→ **Data shown**:
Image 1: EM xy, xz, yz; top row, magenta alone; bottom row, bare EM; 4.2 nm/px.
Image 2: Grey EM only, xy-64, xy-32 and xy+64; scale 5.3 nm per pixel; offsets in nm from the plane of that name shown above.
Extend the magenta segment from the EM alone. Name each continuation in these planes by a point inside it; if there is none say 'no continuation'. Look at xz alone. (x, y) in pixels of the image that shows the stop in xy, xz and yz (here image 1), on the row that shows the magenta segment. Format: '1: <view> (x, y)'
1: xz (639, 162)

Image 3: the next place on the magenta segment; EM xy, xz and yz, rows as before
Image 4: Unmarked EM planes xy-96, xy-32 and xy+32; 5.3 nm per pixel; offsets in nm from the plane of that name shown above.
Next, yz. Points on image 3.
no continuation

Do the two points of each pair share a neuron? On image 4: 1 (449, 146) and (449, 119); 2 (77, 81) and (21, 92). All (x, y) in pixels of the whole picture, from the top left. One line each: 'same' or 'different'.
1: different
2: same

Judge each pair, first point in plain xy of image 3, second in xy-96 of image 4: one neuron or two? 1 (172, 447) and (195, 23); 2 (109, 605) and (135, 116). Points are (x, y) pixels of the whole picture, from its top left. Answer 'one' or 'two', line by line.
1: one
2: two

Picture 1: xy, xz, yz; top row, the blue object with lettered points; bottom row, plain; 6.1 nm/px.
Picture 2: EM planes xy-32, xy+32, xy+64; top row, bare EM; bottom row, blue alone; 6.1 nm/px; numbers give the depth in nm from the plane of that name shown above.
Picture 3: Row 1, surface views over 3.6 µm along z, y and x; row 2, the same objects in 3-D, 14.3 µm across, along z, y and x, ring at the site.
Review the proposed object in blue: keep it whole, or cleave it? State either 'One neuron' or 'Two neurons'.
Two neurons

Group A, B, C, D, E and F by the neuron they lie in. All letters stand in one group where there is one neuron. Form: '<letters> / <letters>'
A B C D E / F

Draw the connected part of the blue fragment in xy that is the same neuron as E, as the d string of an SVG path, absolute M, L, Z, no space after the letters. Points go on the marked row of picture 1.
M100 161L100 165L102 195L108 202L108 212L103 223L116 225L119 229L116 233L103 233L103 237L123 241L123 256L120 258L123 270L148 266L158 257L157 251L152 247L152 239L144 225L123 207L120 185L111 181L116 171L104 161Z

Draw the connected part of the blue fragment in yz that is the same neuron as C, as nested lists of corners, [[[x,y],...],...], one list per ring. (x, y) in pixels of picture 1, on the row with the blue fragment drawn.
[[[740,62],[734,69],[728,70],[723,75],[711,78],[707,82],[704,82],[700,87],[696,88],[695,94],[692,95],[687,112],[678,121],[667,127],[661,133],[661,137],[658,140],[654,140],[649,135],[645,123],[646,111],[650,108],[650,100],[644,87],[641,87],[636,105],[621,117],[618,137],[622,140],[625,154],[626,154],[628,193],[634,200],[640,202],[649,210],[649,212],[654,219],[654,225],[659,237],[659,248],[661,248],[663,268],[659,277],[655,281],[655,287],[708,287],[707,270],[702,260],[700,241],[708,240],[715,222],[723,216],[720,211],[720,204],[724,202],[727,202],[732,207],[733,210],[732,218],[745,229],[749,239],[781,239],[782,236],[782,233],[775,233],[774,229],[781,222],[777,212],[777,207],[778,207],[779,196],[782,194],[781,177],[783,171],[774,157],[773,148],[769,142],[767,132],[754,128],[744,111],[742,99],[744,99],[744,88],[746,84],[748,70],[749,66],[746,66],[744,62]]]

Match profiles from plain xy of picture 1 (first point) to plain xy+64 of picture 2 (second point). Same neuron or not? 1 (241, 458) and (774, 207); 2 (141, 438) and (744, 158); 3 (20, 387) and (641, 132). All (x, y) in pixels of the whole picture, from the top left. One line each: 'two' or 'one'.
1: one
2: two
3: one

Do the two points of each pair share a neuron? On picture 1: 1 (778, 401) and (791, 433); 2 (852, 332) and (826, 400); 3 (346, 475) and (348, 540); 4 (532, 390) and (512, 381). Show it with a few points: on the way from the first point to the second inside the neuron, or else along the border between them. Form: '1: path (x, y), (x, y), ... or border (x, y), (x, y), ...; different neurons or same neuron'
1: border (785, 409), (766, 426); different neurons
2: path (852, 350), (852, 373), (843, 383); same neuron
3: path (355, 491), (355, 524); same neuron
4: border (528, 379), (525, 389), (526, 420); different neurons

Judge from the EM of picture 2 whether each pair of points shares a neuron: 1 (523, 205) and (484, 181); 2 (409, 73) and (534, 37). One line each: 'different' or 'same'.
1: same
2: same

→ **Assigned task**:
Include the first line of the listing, the line with "Image 2: Grey", and every line between them, each repeated exactly, and output only those.

→ **Solution for this task**:
Image 1: EM xy, xz, yz; top row, magenta alone; bottom row, bare EM; 4.2 nm/px.
Image 2: Grey EM only, xy-64, xy-32 and xy+64; scale 5.3 nm per pixel; offsets in nm from the plane of that name shown above.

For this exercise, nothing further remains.